If X and Y are random variables with the same distribution, prove that f(X) and f(Y) are random variables that have the same distribution.
Solution 1:
You are using the fact that $X$ is a random variable, that $f$ is Borel measurable, and that pre-images obey the rule $Z^{-1}(B)=X^{-1}(f^{-1}(B))$ for $Z=f(X)$. Neither of the first two assumptions can be relaxed.

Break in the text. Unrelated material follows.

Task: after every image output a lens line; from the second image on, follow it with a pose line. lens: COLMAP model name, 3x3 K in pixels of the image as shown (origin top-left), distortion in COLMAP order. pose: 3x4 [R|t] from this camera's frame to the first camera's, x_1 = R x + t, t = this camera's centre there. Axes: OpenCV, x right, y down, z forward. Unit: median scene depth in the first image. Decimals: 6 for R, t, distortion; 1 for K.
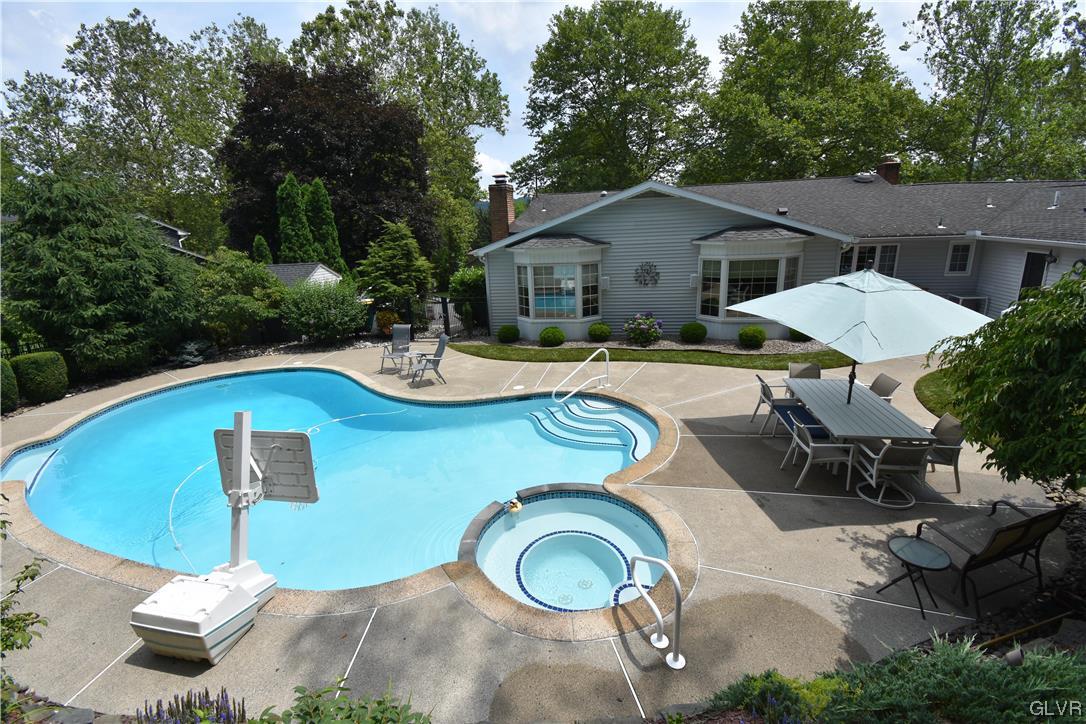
lens RADIAL K [[478.5, 0, 543.0], [0, 478.5, 362.0], [0, 0, 1]] dist [0.021069, -0.026710]
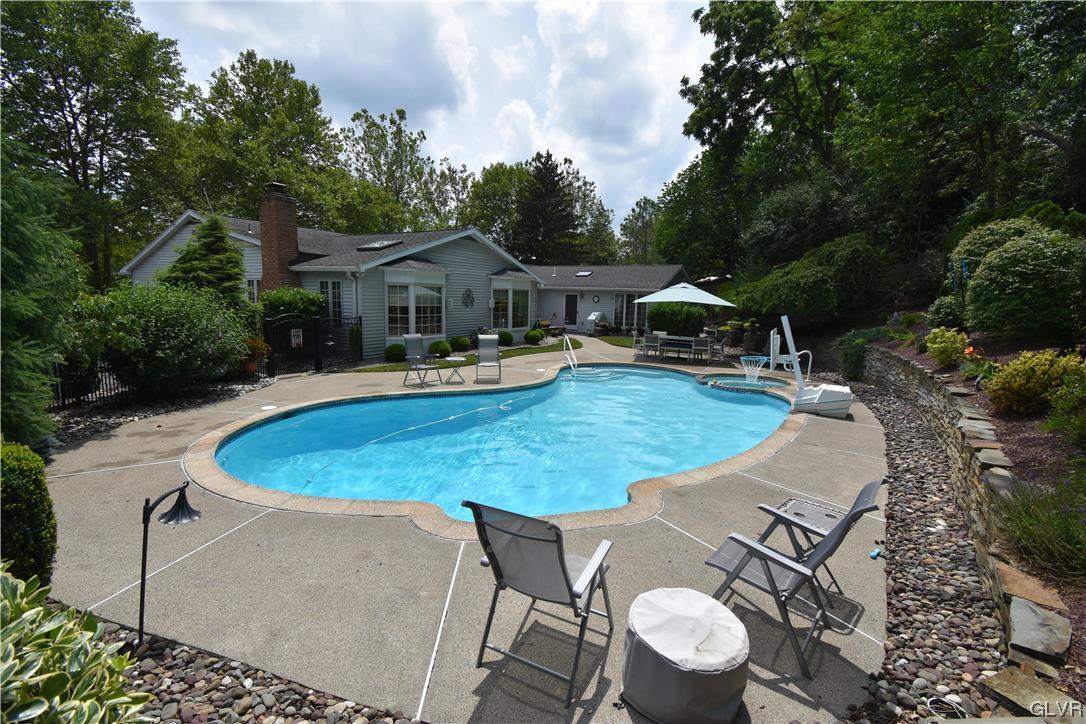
lens RADIAL K [[478.5, 0, 543.0], [0, 478.5, 362.0], [0, 0, 1]] dist [0.021069, -0.026710]
pose [[0.316671, -0.079419, 0.945205, -0.939964], [0.221044, 0.975232, 0.007886, 0.017121], [-0.922420, 0.206434, 0.326383, 0.433594]]
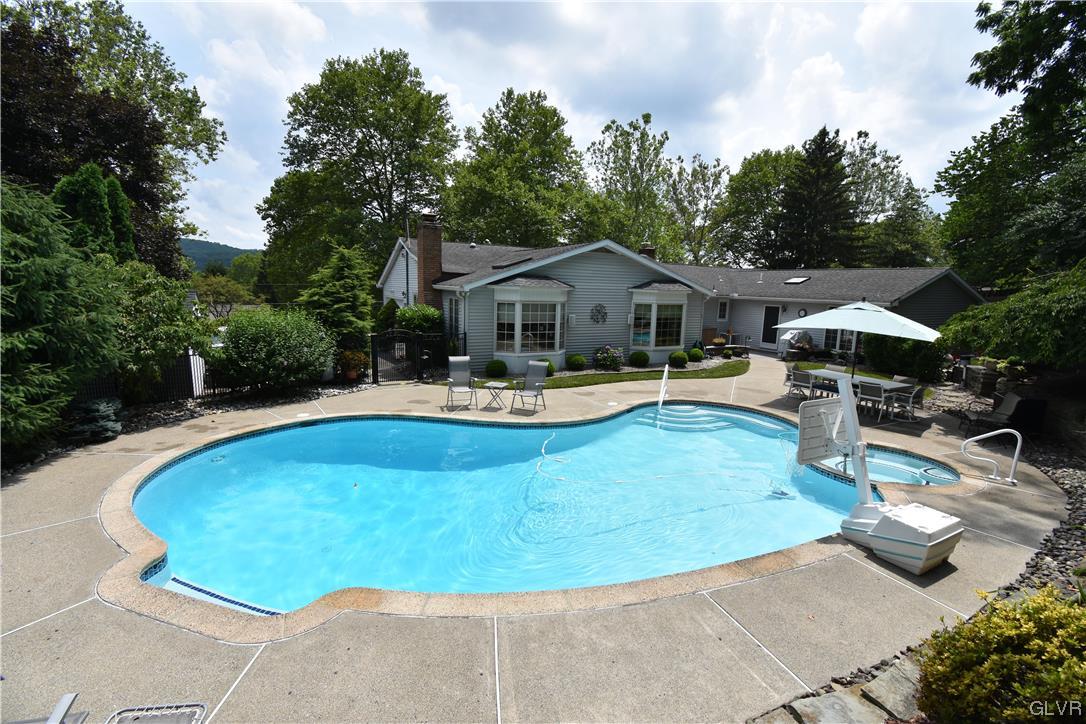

If $P(X\in A)=P'(Y\in A)$ for all $A\in\mathfrak B$, then 2. follows from the fact that $$ P(f(X)\in A)=P(X\in f^{-1}(A))=\cdots=P'(f(Y)\in A) $$ and that $f^{-1}(A)\in\mathfrak B$ for all $B\in\mathfrak B$ since $f$ is assumed Borel measurable.
Solution 2:
For 1: Show $(f \circ X)^{-1} (A) \in \mathfrak{F}$ for any $A \in \mathfrak{B}$.
For 2:
$P \{ \omega | F(X(\omega)) \in A \} = P \{ \omega | X(\omega) \in F^{-1}(A) \} = P' \{ \omega | Y(\omega) \in F^{-1}(A) \} = P' \{ \omega | F(Y(\omega)) \in A \}$.